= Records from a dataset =
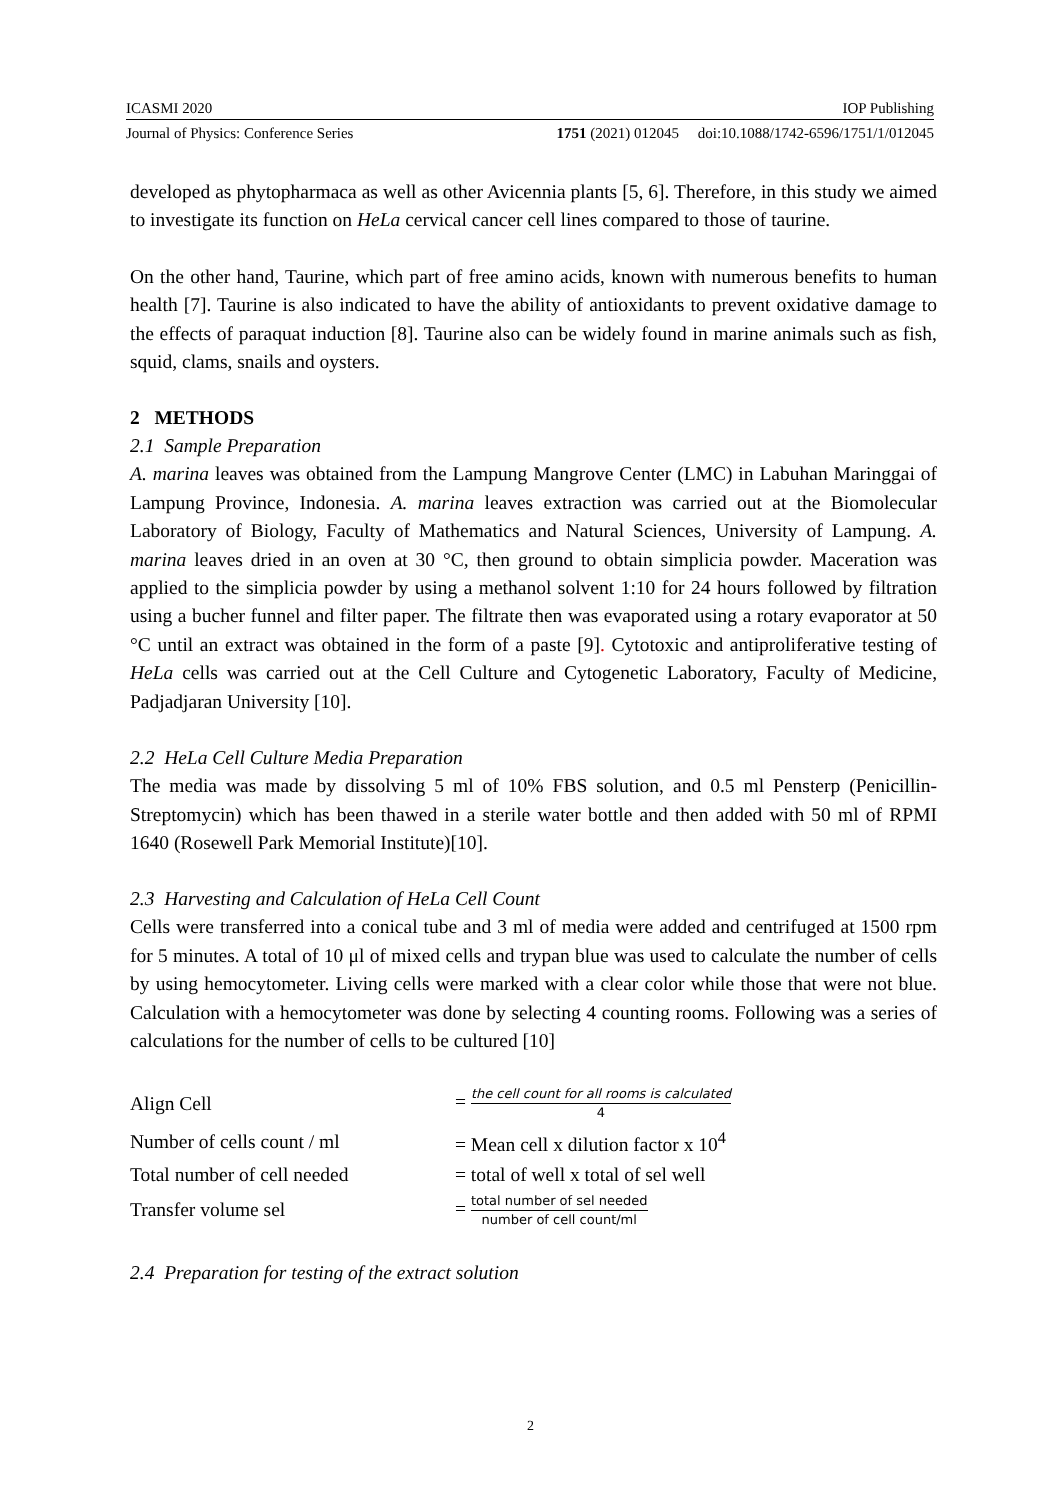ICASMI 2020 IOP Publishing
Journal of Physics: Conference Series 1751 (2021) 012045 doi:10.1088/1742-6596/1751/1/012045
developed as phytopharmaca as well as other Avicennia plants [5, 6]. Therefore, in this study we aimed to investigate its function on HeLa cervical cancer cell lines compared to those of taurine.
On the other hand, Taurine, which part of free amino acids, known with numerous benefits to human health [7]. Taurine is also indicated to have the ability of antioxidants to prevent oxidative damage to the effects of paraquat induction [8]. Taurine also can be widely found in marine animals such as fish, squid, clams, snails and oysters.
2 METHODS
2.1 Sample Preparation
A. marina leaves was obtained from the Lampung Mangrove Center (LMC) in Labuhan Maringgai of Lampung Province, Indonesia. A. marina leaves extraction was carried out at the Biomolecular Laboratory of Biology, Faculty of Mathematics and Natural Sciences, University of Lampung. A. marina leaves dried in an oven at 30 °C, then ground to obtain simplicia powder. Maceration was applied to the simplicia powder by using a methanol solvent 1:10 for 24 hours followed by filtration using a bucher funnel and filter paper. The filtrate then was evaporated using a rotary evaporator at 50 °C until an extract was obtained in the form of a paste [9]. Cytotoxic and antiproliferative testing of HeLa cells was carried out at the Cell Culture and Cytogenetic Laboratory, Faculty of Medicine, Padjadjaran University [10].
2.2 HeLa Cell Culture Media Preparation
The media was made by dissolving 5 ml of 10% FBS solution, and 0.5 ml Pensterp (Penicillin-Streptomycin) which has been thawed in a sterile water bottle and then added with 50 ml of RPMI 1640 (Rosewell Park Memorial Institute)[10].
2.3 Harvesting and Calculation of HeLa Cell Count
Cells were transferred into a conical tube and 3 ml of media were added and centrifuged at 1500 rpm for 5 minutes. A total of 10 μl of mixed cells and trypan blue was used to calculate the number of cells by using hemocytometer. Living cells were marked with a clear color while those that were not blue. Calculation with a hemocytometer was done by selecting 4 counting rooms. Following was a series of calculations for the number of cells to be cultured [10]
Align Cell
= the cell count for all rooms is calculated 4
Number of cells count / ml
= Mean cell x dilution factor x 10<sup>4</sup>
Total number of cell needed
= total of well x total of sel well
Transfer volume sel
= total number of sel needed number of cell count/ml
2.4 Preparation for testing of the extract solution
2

--

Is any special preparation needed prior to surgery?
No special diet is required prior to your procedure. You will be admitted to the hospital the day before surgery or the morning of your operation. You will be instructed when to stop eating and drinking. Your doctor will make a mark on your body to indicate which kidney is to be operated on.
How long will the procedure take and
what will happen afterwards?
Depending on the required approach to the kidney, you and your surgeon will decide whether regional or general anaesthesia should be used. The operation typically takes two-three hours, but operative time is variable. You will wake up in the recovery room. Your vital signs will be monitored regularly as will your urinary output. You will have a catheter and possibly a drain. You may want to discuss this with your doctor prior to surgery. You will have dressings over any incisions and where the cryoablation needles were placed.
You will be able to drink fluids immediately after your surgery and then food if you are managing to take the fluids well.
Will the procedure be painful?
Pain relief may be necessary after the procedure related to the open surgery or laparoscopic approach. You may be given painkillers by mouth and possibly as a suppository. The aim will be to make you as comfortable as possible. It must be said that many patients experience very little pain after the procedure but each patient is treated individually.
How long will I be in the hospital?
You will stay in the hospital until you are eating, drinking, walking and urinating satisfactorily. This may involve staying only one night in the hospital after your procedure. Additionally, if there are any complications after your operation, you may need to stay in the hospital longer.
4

= REQUIRED ACTION =
Going through the entries, return every line holding the word "approach".

= ANSWER BOX =
Depending on the required approach to the kidney, you and your surgeon will decide whether regional or general anaesthesia should be used. The operation typically takes two-three hours, but operative time is variable. You will wake up in the recovery room. Your vital signs will be monitored regularly as will your urinary output. You will have a catheter and possibly a drain. You may want to discuss this with your doctor prior to surgery. You will have dressings over any incisions and where the cryoablation needles were placed.
Pain relief may be necessary after the procedure related to the open surgery or laparoscopic approach. You may be given painkillers by mouth and possibly as a suppository. The aim will be to make you as comfortable as possible. It must be said that many patients experience very little pain after the procedure but each patient is treated individually.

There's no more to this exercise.